The Flannels with guest keyboardist Johnny. Back row, left to right: Miles Blackwell,
Johnny, Miles Turk, Vincent MacLauchlan. Front row, left to right: Malcolm, Yaya, Kazeem, Iona Kambouridis. (Julian Currier)
Editor’s note: It’s KQED Youth Takeover week. From April 25-29, we’re featuring stories by high school students from around the Bay Area.
Squeezing through a crowd of high school students at one of The Flannels’ backyard shows, listeners are in for a multi-medium artistic treat.
Here, an attendee might dance the night away, invigorated by the band’s buoyant, bouncy jazz-funk sound, or comb through the curated collection of art for sale, all in the same backyard.
Whether it’s the handmade jackets, the oil paintings, the music or simply the chance to be a part of something fun, there’s something for everybody at a Flannels show.

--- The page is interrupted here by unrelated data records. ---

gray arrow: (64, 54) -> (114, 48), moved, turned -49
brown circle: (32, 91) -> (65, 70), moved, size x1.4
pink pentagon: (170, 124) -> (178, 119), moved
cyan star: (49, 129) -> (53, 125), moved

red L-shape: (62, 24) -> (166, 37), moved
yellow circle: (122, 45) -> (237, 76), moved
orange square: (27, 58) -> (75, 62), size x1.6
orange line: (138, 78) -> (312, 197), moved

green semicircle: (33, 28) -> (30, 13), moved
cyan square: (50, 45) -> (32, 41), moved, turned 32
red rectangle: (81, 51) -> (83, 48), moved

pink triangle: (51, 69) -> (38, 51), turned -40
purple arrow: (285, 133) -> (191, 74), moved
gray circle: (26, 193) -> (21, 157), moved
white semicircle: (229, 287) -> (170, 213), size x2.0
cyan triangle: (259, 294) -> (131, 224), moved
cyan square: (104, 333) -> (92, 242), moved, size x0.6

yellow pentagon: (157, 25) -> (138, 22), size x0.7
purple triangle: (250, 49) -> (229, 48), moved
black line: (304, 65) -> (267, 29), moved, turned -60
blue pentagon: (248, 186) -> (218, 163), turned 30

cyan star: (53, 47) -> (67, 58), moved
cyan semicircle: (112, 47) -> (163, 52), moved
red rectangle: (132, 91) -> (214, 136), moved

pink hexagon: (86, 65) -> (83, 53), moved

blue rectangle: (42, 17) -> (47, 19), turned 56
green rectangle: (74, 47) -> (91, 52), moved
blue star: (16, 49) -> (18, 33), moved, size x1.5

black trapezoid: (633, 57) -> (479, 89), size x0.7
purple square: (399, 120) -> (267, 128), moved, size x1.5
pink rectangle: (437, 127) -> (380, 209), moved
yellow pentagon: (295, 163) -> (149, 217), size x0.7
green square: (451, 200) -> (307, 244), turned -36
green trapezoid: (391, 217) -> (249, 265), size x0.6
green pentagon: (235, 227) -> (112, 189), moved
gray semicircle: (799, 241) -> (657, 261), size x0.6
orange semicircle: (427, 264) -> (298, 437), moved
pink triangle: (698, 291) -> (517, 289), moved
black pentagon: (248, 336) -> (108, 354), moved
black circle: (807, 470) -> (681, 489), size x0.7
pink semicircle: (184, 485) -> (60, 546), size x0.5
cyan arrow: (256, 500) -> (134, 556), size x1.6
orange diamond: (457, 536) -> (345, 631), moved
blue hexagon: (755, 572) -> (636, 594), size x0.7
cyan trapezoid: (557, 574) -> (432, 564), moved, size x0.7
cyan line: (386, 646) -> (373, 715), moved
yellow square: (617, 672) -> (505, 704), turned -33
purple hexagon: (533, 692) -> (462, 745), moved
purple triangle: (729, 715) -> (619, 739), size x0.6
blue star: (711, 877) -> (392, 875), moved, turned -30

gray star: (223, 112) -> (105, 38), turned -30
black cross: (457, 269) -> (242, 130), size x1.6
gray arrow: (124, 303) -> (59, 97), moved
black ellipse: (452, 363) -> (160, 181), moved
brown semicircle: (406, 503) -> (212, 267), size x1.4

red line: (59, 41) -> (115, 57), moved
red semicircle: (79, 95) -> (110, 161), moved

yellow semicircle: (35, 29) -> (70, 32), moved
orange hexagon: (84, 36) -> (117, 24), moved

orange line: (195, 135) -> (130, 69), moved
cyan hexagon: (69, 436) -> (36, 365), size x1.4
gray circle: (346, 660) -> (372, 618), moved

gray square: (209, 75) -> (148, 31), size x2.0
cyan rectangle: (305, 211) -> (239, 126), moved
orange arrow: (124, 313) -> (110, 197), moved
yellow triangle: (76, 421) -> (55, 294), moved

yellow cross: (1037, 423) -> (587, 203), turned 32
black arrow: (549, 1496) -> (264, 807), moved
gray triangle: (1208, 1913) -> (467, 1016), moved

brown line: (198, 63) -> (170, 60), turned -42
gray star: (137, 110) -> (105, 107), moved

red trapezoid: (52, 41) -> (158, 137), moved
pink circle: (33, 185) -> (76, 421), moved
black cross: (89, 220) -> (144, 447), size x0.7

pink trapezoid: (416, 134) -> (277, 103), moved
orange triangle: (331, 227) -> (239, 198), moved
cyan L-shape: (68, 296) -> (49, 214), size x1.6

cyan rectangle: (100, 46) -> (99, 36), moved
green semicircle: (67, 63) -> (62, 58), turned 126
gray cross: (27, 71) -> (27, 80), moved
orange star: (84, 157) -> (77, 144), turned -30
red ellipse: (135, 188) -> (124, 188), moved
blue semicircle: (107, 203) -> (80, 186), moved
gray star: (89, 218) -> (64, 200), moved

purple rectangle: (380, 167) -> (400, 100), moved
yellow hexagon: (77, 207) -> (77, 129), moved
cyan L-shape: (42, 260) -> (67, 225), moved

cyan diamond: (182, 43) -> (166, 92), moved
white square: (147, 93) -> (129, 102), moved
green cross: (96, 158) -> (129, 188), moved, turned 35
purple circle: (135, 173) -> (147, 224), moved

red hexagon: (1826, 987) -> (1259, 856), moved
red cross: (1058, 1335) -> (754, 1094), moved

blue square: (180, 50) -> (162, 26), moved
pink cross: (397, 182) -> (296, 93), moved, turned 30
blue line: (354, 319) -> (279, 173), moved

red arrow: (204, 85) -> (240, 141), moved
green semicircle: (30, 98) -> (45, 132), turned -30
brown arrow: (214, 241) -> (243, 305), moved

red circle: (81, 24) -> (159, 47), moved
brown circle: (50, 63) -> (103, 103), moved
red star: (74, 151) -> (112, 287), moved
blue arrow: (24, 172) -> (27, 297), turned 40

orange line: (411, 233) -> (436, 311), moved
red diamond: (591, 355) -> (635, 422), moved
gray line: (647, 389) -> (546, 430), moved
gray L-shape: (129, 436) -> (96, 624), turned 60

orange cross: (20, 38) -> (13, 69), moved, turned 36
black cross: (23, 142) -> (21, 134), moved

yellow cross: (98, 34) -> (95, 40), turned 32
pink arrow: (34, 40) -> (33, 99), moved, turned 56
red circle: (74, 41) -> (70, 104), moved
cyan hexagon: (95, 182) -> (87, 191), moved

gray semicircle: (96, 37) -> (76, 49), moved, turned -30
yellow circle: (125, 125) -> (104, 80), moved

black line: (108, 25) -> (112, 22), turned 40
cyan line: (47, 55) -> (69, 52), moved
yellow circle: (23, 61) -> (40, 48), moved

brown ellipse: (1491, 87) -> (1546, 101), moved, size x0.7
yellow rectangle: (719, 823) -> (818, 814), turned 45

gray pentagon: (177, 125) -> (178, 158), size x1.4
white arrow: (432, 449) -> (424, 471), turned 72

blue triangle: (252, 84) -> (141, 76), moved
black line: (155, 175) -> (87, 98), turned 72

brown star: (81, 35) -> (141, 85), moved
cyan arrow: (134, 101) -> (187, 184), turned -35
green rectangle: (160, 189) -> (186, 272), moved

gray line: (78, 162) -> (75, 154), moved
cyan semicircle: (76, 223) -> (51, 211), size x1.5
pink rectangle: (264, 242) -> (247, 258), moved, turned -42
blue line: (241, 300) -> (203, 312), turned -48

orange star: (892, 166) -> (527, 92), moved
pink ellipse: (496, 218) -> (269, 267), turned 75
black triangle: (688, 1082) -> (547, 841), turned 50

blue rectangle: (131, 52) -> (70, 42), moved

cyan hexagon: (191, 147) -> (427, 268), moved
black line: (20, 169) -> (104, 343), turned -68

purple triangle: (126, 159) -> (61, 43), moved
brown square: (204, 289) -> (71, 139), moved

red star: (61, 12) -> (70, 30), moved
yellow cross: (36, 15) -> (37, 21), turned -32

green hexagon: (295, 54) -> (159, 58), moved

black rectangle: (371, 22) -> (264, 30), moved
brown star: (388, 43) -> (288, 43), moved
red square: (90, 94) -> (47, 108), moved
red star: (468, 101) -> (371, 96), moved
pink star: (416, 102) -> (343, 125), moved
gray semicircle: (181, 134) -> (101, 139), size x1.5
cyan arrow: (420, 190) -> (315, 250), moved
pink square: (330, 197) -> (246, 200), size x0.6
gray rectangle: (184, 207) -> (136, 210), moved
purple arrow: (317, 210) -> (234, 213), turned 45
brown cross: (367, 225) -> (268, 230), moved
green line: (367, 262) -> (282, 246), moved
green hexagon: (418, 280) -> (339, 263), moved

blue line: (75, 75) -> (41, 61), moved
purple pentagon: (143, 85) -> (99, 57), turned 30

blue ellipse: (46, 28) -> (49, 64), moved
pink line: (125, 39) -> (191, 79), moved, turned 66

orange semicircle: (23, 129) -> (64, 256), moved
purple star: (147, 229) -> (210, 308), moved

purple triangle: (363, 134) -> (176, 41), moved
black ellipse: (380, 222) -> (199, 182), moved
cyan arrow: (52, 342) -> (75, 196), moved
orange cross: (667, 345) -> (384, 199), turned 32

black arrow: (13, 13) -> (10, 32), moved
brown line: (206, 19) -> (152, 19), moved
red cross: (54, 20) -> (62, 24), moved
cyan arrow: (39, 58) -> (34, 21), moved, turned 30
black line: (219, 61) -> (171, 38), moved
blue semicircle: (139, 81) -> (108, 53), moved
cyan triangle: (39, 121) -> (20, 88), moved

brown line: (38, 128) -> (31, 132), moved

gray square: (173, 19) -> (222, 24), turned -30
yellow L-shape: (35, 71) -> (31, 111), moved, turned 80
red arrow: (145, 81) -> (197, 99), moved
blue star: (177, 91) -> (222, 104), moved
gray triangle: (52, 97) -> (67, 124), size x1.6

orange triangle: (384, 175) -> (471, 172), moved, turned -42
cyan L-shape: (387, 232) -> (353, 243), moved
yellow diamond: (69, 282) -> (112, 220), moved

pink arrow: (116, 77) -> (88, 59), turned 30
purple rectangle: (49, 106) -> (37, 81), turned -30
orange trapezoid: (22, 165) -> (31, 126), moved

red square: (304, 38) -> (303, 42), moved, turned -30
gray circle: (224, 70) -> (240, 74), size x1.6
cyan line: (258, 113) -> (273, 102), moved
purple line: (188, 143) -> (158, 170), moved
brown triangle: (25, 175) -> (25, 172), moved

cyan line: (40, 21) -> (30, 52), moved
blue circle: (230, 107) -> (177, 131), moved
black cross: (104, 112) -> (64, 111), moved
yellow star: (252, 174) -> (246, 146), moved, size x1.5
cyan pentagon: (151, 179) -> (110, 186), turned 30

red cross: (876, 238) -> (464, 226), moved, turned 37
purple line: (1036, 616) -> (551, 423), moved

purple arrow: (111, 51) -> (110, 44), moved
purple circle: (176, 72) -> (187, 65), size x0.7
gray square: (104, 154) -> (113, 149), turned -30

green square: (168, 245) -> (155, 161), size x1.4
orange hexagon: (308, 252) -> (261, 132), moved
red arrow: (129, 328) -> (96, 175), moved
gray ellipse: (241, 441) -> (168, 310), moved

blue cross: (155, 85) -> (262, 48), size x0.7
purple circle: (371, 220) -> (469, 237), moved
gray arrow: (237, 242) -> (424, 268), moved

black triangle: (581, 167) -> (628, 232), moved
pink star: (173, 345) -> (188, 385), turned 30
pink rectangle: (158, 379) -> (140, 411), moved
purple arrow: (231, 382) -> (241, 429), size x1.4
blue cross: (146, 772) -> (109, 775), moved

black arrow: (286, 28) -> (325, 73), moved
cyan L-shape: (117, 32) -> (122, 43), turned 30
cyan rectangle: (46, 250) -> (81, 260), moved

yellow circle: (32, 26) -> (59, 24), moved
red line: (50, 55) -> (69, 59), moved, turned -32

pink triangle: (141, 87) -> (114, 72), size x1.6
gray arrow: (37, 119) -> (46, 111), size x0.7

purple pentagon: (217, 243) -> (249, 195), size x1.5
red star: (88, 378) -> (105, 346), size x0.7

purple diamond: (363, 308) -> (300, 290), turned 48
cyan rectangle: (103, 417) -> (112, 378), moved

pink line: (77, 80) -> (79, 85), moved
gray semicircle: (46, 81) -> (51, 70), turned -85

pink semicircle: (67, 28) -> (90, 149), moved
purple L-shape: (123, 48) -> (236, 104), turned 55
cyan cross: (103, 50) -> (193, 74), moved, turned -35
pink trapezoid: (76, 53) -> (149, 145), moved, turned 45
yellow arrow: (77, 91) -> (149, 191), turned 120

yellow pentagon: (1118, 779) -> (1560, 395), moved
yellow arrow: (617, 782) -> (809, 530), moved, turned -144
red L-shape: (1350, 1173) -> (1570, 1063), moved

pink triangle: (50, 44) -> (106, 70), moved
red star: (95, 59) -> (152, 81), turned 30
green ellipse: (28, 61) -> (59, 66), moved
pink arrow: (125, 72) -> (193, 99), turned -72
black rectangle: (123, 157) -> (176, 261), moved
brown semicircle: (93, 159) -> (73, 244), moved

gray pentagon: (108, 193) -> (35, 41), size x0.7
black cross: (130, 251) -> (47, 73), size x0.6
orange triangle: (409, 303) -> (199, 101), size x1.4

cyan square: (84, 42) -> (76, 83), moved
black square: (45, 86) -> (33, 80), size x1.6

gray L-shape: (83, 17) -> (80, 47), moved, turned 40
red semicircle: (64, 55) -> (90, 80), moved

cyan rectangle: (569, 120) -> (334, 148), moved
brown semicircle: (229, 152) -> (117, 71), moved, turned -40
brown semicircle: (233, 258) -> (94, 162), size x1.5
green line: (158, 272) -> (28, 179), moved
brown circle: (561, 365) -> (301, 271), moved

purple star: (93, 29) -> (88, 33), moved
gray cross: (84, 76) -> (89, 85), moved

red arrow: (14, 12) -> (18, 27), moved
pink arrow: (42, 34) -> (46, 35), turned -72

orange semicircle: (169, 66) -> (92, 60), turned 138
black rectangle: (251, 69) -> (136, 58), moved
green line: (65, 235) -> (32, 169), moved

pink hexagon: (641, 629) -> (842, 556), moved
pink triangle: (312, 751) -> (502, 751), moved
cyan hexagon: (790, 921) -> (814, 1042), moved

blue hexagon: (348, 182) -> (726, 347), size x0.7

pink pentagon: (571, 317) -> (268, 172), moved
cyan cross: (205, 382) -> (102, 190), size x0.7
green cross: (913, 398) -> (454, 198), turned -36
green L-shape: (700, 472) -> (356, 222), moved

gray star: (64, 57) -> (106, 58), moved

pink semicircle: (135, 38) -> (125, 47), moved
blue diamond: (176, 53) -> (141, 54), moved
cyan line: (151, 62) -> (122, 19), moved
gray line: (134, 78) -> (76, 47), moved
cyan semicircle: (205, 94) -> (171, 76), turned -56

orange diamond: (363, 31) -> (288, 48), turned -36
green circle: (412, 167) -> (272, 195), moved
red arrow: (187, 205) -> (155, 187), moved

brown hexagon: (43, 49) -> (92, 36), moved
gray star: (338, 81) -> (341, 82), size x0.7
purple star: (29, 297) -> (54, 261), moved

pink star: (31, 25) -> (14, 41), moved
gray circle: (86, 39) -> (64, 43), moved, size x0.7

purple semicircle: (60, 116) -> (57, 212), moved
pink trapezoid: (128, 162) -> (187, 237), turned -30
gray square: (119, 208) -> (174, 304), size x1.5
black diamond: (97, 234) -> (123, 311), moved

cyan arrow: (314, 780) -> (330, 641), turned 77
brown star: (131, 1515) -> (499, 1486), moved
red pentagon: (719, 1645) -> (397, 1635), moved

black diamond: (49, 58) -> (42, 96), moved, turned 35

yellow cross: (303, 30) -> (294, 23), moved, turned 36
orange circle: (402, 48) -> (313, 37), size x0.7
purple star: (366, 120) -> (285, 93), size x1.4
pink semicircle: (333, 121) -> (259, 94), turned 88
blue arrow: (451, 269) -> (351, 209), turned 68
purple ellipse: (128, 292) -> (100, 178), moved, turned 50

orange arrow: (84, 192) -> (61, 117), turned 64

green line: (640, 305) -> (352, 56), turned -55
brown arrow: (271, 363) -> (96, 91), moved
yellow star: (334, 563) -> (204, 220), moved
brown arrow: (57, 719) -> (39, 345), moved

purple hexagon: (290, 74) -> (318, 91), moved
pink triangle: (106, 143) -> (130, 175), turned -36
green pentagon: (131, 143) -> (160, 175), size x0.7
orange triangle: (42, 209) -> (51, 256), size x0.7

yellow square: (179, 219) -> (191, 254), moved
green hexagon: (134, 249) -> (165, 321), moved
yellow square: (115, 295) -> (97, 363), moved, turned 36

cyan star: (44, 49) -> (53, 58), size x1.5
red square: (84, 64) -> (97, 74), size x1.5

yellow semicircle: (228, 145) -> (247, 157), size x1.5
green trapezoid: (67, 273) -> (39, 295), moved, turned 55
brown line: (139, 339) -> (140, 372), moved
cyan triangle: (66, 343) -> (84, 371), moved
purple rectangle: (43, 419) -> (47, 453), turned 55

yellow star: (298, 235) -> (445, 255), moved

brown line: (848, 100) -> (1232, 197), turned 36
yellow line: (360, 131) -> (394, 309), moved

To me, jazz has always had an enigmatic aura of inaccessibility. The genre conjures up memories of having to put on a nice shirt to go to Yoshi’s in Jack London Square with my dad, sipping a watery Shirley Temple and trying to understand the appeal of music with no words.
That’s not the case with The Flannels.
The Flannels are an ensemble mostly made up of students from Oakland School for the Arts. They’ve played shows at Oakland Style Lab, a creative hub for youth artists in downtown Oakland, as well as in band members’ backyards. Most recently, they made their club debut when they opened for Tatiana & Treetop Band at Amado’s in San Francisco on April 16. These welcoming, everyone’s-invited kinds of events help make jazz less intimidating and more appealing to the entry-level listener.
“It really just felt like a high school party,” says The Flannels’ trumpet player, Iona Kambouridis, about the band’s backyard show on March 25. Not in the sense of a movie-esque rager, she explains, but more like a kickback in the park.
While most folks in attendance seemed to be between 15 and 18 years old, concertgoers ranged in age from preteens to the host’s senior-citizen neighbors who happened to stop by.
The group began playing summer gigs together, and after clicking, they decided to make it official by forming The Flannels. Coming from similar musical backgrounds, each member was introduced to music early in life by passionate parents. Miles Turk, the band’s drummer, recalls falling in love with live music while watching his father, the pianist John Turk, perform.
“I would go with him to gigs,” Turk says. “I would see him do what he do. Seeing someone in their element, for real, they love it.”
Turk acknowledges the importance, too, of having dedicated music teachers and mentors. “Those people that really love you, and put in that effort for you, they believe in you—that’s huge for any kid,” he says.
As for what’s next, the band is looking to expand—both eccentrically and exponentially. Guitarist Vincent Maclauchlan breaks down the group’s goals: “We want to play bigger venues, that’s definitely the goal. You know, just bigger and better things. A backyard is cool, but how about 400 in an established venue?”
But even as the band pursues lofty goals like playing bigger stages and hitting the recording studio, The Flannels are still committed to the kinds of community events that make their performances so fun and free-spirited. “An idea I had was getting together a skate jam, and having a skating competition,” Blackwell says, “as well as selling art and having a music show.”
It’s all in concordance with the Flannels’ unpretentious approach to jazz. After all, the band has a successful track record of turning seemingly fanciful ideas into reality.
As Blackwell puts it, “I’m like, ‘Bro, what if I could throw this crazy party where there are two bands playing, and five artists selling art?’… And then it actually happens.”
The Flannels came up with their band name on a whim, and deny that it holds any profound significance. But their name perfectly encapsulates their do-it-yourself, down-to-earth vibe synonymous with an oversized plaid flannel shirt. And it’s a vibe that is not always associated with jazz music.
The Flannels’ laid-back atmosphere is definitely intentional. “I want to build community with music,” says Blackwell. “And as much as I think the black-tie thing is sort of cool, I think it’s more important to bring a group of people together.”
Presuming the Flannels continue on their upward trend—hosting shows that break triple-digit audience numbers and congregating young artists—then Blackwell may be onto something. In fact, the group’s approachable vibe could lay the foundations for a whole new generation to make its mark on jazz.
Morris Hayes is a student journalist born and raised in Oakland, California. He attends Skyline High School.